Today the world is going through another crisis, from which millions of people have already suffered, having lost their jobs and confidence in the future. However, the ideologues of capitalism continue to position the market the economy as the most effective model, supporting its position with numerous myths.
The first and most common of these is the assertion that the free market allocates society's resources in the most productive way. In fact, the capitalist model is aimed at enriching a limited group of people who own the means of production. At the same time, during regular crises of overproduction, products are destroyed, prices rise, and most people lose their jobs and the ability to provide for their families.
The second "imposed" misconception is that the market economy is freedom. But in reality, the working class has little choice under this model: sell its labor or die of hunger. That is why today billions of people around the planet live in conditions of poverty and cruel exploitation.
It is also not uncommon to hear that a capitalist's profit is a payment for risk. In fact, in the conditions of developed capitalist production, the entrepreneur not only does not invest their labor in the process of creating material wealth, but in most cases does not even manage the enterprise, hiring managers for this. As a result, the main source of profit for capitalists is not the reward for the risk of investment, but the unpaid labor of the working class.
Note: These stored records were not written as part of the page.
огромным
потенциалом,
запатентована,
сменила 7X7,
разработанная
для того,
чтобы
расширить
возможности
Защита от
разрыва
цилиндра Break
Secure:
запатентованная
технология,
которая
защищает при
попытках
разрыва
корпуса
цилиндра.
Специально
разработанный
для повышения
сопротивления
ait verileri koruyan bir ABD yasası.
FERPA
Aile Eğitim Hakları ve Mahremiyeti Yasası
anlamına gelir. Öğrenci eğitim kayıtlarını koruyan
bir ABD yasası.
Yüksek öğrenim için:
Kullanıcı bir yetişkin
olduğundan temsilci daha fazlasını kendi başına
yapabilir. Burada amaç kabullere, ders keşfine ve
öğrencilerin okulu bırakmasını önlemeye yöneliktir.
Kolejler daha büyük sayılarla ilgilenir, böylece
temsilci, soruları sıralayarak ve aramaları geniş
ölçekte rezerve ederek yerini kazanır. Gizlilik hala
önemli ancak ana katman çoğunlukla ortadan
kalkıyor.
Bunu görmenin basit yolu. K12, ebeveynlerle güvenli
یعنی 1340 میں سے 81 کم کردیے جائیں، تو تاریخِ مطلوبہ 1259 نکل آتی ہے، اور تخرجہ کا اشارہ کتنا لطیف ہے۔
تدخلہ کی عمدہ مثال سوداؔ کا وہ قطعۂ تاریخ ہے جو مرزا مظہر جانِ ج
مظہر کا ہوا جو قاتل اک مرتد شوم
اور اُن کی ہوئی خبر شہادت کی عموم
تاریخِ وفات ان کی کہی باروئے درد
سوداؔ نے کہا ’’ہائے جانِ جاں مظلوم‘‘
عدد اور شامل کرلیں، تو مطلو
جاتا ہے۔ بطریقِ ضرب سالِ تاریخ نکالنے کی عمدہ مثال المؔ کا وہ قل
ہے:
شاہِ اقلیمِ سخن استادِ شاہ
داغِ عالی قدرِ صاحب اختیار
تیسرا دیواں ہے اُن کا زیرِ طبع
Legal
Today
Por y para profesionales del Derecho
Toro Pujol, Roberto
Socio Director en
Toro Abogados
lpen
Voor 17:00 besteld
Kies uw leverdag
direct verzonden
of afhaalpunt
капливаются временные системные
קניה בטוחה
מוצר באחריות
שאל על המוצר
Another myth says that a market economy is the path to development. It is supported by the argument that the free market is self-regulating. But in reality, the development of each participant in this system depends on other, more "influential" participants. So, if any country occupies a dependent position in the system of world capitalism, then there can be no talk of any free and self-regulating market.
Moreover, the market economy is more likely a "brake" in the development of mankind. Capitalists do not benefit from scientific discoveries and technical breakthroughs that do not lead to profit.
Finally, it is false that there is no alternative to a market economy. In fact, it is. Socialism, which the capitalists hate so much, could lead the working class out of the "yoke of exploiters" and provide society with the rights and freedoms that citizens of the Soviet Union once had: the right to work, a pension, as well as free education and medicine. At the same time, the planned economy and public ownership of the means of production could stop a series of crises and the inexorable impoverishment of most of the world's population.